Public Interest Accountability Committee
Oil Sinks below $30 as Traders Fear Tidal Wave of Iranian Oil
News Date : 20th January 2016

Oil prices briefly dipped below $30 per barrel this week as the depressed market continues. Market watchers seemed to be competing with each other to see who could publish the lowest prediction for oil prices, with Standard Chartered raising the possibility of $10 oil. It wasn’t too long ago that sub-$30 oil sounded ridiculous, so nobody can predict where the true bottom will be. The only thing that everyone knows is that today’s prices are unsustainably low since a large portion of global oil production is not profitable right now. The big question is when we will hit bottom.

The on-going crash in oil markets led to Wood Mackenzie’s much-publicized figure that $380 billion worth of oil projects have been cancelled since 2014. The totality of cancellations will result in nearly 3 million barrels of oil production that will not come online over the next decade. The markets have yet to grasp the ramifications of such massive cut backs, but the world could find itself dearly short of supply in the coming years given the dramatic pullback in exploration. For now, everyone is focused on the near-term.
Bond prices for embattled energy companies are rapidly deteriorating. The Wall Street Journal reported that bonds for WPX Energy (NYSE: WPX) and Oasis Petroleum (NYSE: OAS) plummeted on Thursday, with each losing about 12 percent of their value. Oasis’ bonds with a 2019 maturity date are trading at just 53 cents on the dollar while WPX’s bonds maturing in 2023 are trading at just 65.5 cents on the dollar.

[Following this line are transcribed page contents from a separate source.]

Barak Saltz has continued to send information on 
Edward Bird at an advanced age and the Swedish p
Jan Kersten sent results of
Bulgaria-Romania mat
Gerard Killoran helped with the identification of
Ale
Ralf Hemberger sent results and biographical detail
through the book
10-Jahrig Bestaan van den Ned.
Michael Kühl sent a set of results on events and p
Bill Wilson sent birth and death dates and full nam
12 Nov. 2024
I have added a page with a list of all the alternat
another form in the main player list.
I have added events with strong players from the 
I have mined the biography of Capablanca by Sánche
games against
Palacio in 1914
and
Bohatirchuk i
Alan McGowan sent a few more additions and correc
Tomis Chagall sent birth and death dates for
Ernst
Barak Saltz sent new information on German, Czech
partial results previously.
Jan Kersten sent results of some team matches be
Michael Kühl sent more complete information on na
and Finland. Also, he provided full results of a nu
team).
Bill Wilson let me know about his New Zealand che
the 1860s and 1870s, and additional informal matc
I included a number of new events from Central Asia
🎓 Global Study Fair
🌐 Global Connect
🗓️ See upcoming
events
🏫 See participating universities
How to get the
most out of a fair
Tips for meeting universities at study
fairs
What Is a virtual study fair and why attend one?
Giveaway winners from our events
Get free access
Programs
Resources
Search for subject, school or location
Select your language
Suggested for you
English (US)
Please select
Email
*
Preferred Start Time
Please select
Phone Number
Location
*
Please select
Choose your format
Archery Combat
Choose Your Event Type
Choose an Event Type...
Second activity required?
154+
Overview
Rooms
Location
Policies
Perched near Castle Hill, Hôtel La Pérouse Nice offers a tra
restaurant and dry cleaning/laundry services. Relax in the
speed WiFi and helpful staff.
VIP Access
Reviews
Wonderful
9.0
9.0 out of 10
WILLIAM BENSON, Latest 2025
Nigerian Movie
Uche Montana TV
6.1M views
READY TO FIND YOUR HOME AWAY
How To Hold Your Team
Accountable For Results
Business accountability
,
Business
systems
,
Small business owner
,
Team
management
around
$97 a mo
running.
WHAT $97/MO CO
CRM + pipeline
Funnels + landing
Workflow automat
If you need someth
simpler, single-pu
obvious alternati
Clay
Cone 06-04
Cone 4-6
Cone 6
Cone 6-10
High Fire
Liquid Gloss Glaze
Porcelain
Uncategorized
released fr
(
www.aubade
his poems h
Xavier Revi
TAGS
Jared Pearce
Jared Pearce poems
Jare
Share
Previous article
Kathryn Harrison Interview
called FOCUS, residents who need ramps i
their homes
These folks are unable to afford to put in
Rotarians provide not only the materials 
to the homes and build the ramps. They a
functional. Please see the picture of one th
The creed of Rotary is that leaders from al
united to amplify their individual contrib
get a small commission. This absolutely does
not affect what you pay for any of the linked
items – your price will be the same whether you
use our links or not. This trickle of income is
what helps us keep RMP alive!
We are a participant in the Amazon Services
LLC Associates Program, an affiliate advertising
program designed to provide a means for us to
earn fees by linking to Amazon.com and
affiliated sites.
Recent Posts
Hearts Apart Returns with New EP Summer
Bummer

The current market turmoil has created a once in a generation opportunity for savvy energy investors.
Whilst the mainstream media prints scare stories of oil prices falling through the floor smart investors are setting up their next winning oil plays.

Cheniere Energy (NYSE: LNG) was set to ship the first LNG cargo from U.S. shores this month, but the company has hit a snag. The Sabine Pass export terminal will delay that inaugural shipment until February or March over “instrumentation issues.” The setback is a minor one for an $18 billion facility.

More worryingly for Cheniere and its peers is the fact that a tidal wave of liquefaction capacity is coming online around the world this year and next, and LNG spot prices have crashed. Just a few days ago ConocoPhillips (NYSE: COP)announced that it had shipped the first cargo from its Australia Pacific LNG facility, exporting natural gas extracted from coal seams. Chevron (NYSE: CVX) announced on January 15 its intention to bring its massive Gorgon LNG project – a $54 billion project – online early this year. Gorgon is an elaborate LNG export terminal off the western coast of Australia, a facility that has suffered from huge delays cost overruns, but is finally nearing completion. Chevron is the operator on the Gorgon LNG project, but its partners include ExxonMobil (NYSE: XOM), Royal Dutch Shell (NYSE: RDS.A), as well as several energy companies from Japan.
In addition to ConocoPhillips and Chevron, other LNG exporters are slated to bring export terminals online this year. Oil markets have suffered a supply-driven bust, but the problems of too much capacity are about to hit the LNG markets even harder.

While the oil and gas industry suffers, the global market for clean energy is doing very well. This week Bloomberg New Energy Finance published 2015 figures for solar and wind, revealing another record year for clean energy investment. Globally, an estimated $329 billion was invested in clean energy last year, up another 4 per cent from 2014. Wind and solar saw 64 GW and 57 GW of new installations, respectively, which are record highs. The achievements are all the more impressive since they took place during a period of extremely cheap fossil fuels. “These figures are a stunning riposte to all those who expected clean energy investment to stall on falling oil and gas prices. They highlight the improving cost-competitiveness of solar and wind power,” BNEF’s chairman Michael Liebreich said in a statement.